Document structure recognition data
____________
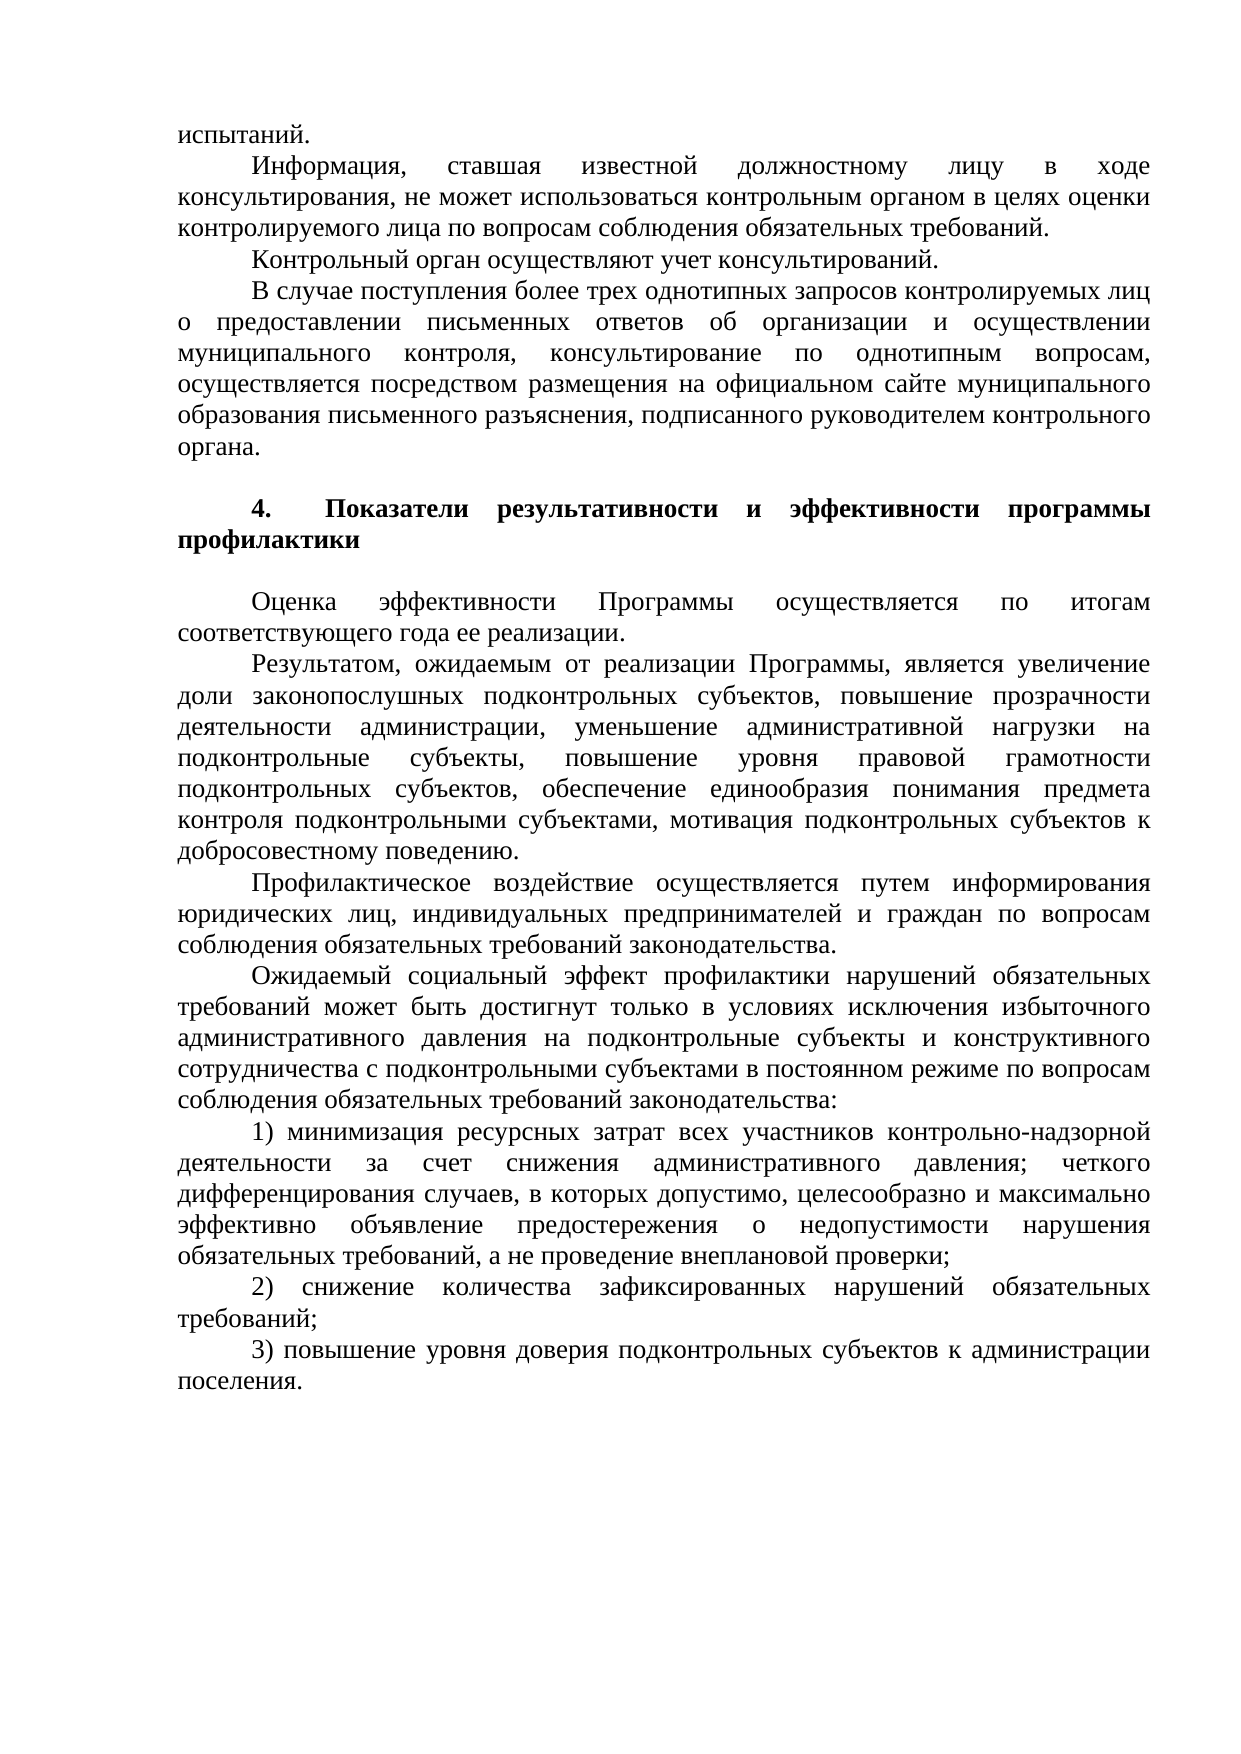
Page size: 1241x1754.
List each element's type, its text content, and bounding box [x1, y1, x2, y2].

text Контрольный орган осуществляют учет консультирований. [177, 243, 1152, 274]
text Информация, ставшая известной должностному лицу в ходе консультирования, не может использоваться контрольным органом в целях оценки контролируемого лица по вопросам соблюдения обязательных требований. [177, 149, 1152, 243]
text В случае поступления более трех однотипных запросов контролируемых лиц о предоставлении письменных ответов об организации и осуществлении муниципального контроля, консультирование по однотипным вопросам, осуществляется посредством размещения на официальном сайте муниципального образования письменного разъяснения, подписанного руководителем контрольного органа. [177, 274, 1152, 461]
text Ожидаемый социальный эффект профилактики нарушений обязательных требований может быть достигнут только в условиях исключения избыточного административного давления на подконтрольные субъекты и конструктивного сотрудничества с подконтрольными субъектами в постоянном режиме по вопросам соблюдения обязательных требований законодательства: [177, 959, 1152, 1115]
text Результатом, ожидаемым от реализации Программы, является увеличение доли законопослушных подконтрольных субъектов, повышение прозрачности деятельности администрации, уменьшение административной нагрузки на подконтрольные субъекты, повышение уровня правовой грамотности подконтрольных субъектов, обеспечение единообразия понимания предмета контроля подконтрольными субъектами, мотивация подконтрольных субъектов к добросовестному поведению. [177, 648, 1152, 866]
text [177, 118, 1152, 149]
text 1) минимизация ресурсных затрат всех участников контрольно-надзорной деятельности за счет снижения административного давления; четкого дифференцирования случаев, в которых допустимо, целесообразно и максимально эффективно объявление предостережения о недопустимости нарушения обязательных требований, а не проведение внеплановой проверки; [177, 1115, 1152, 1271]
text Профилактическое воздействие осуществляется путем информирования юридических лиц, индивидуальных предпринимателей и граждан по вопросам соблюдения обязательных требований законодательства. [177, 866, 1152, 959]
text 4. Показатели результативности и эффективности программы профилактики [177, 492, 1152, 554]
text 2) снижение количества зафиксированных нарушений обязательных требований; [177, 1271, 1152, 1333]
text Оценка эффективности Программы осуществляется по итогам соответствующего года ее реализации. [177, 585, 1152, 648]
text 3) повышение уровня доверия подконтрольных субъектов к администрации поселения. [177, 1333, 1152, 1395]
____________
### To-do item
Copy out all the lines of the records that include "реализации".

### Answer to the exercise
text Результатом, ожидаемым от реализации Программы, является увеличение доли законопослушных подконтрольных субъектов, повышение прозрачности деятельности администрации, уменьшение административной нагрузки на подконтрольные субъекты, повышение уровня правовой грамотности подконтрольных субъектов, обеспечение единообразия понимания предмета контроля подконтрольными субъектами, мотивация подконтрольных субъектов к добросовестному поведению. [177, 648, 1152, 866]
text Оценка эффективности Программы осуществляется по итогам соответствующего года ее реализации. [177, 585, 1152, 648]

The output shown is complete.